The outlook for the pound is closely related to the probability of monetary policy tightening by the Bank of England, Hammer noted.
“However, both low inflation and signs it will be some time before inflation rises towards the Bank of England target have clearly postponed any action from the Bank of England until 2017. This could potentially contribute to further GBP weakness in coming months. The referendum on EU membership has also created political uncertainty and is negative for the currency,” he said.
In terms of the dollar, further rate hikes from the Fed later this year and easing by other central banks should sufficiently support the dollar to finally push it through the recent EUR/USD lows at 1.05, said Hammer. Meanwhile, the euro will continue to hold up very well but new downside risks are on the horizon, according to Hammer.
But overall, market fears so far this year are exaggerated, in Hammer’s view. “Global monetary policy remains very loose.

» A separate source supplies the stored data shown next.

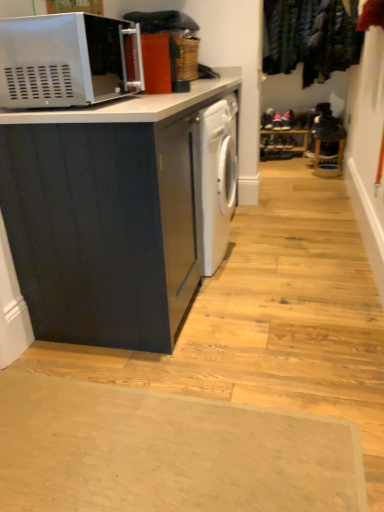
Image resolution: width=384 pixels, height=512 pixels. I want to click on beige rubber doormat at lower center, so click(x=167, y=452).

The image size is (384, 512). Identify the location of satin silver microwave at upper left. (68, 60).

Locate an element on the screen. This screenshot has height=512, width=384. velvet green coat at upper right is located at coordinates (310, 38).

The height and width of the screenshot is (512, 384). I want to click on beige rubber doormat at lower center, so click(x=167, y=452).

Is velvet green coat at upper right not close to satin silver microwave at upper left?

Yes, velvet green coat at upper right is far from satin silver microwave at upper left.

Considering the relative sizes of velvet green coat at upper right and satin silver microwave at upper left in the image provided, is velvet green coat at upper right thinner than satin silver microwave at upper left?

So far only the Federal Reserve has stated it is considering tightening policy and then only gradually. Growth in both the US and Europe are expected to remain reasonable this year with the latter expanding more rapidly than at any time since 2010,” said Hammer.

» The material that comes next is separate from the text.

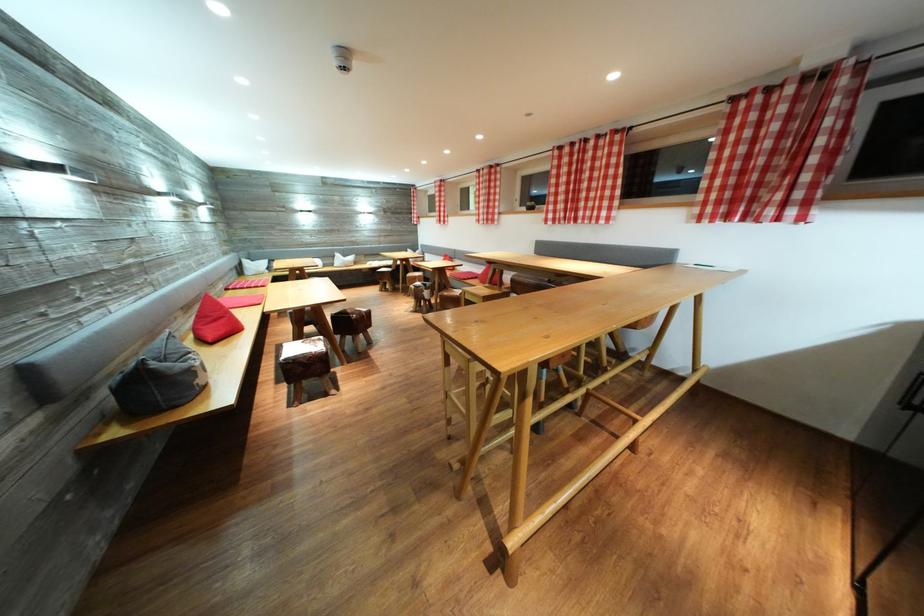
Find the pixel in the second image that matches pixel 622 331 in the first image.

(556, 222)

Meanwhile, he says the rubel remains highly correlated to global oil prices and with Brent set to average $25 per barrel in Q1, the currency strategist sees the dollar/rubel ratio hovering around 82.00 also in Q1, before firming to 80.00 in Q2 and 74.00 in H2-16 on the back of a slight recovery in oil prices.
“For G10 currencies stabilising risk appetite and oil prices mean traders can focus on what matters; the growth outlook, monetary policy and valuation,” said Hammer. “We expect some oversold commodity currencies to partly reverse losses to date. Further, as the ECB has promised to do more, the euro remains a funding currency,” he added.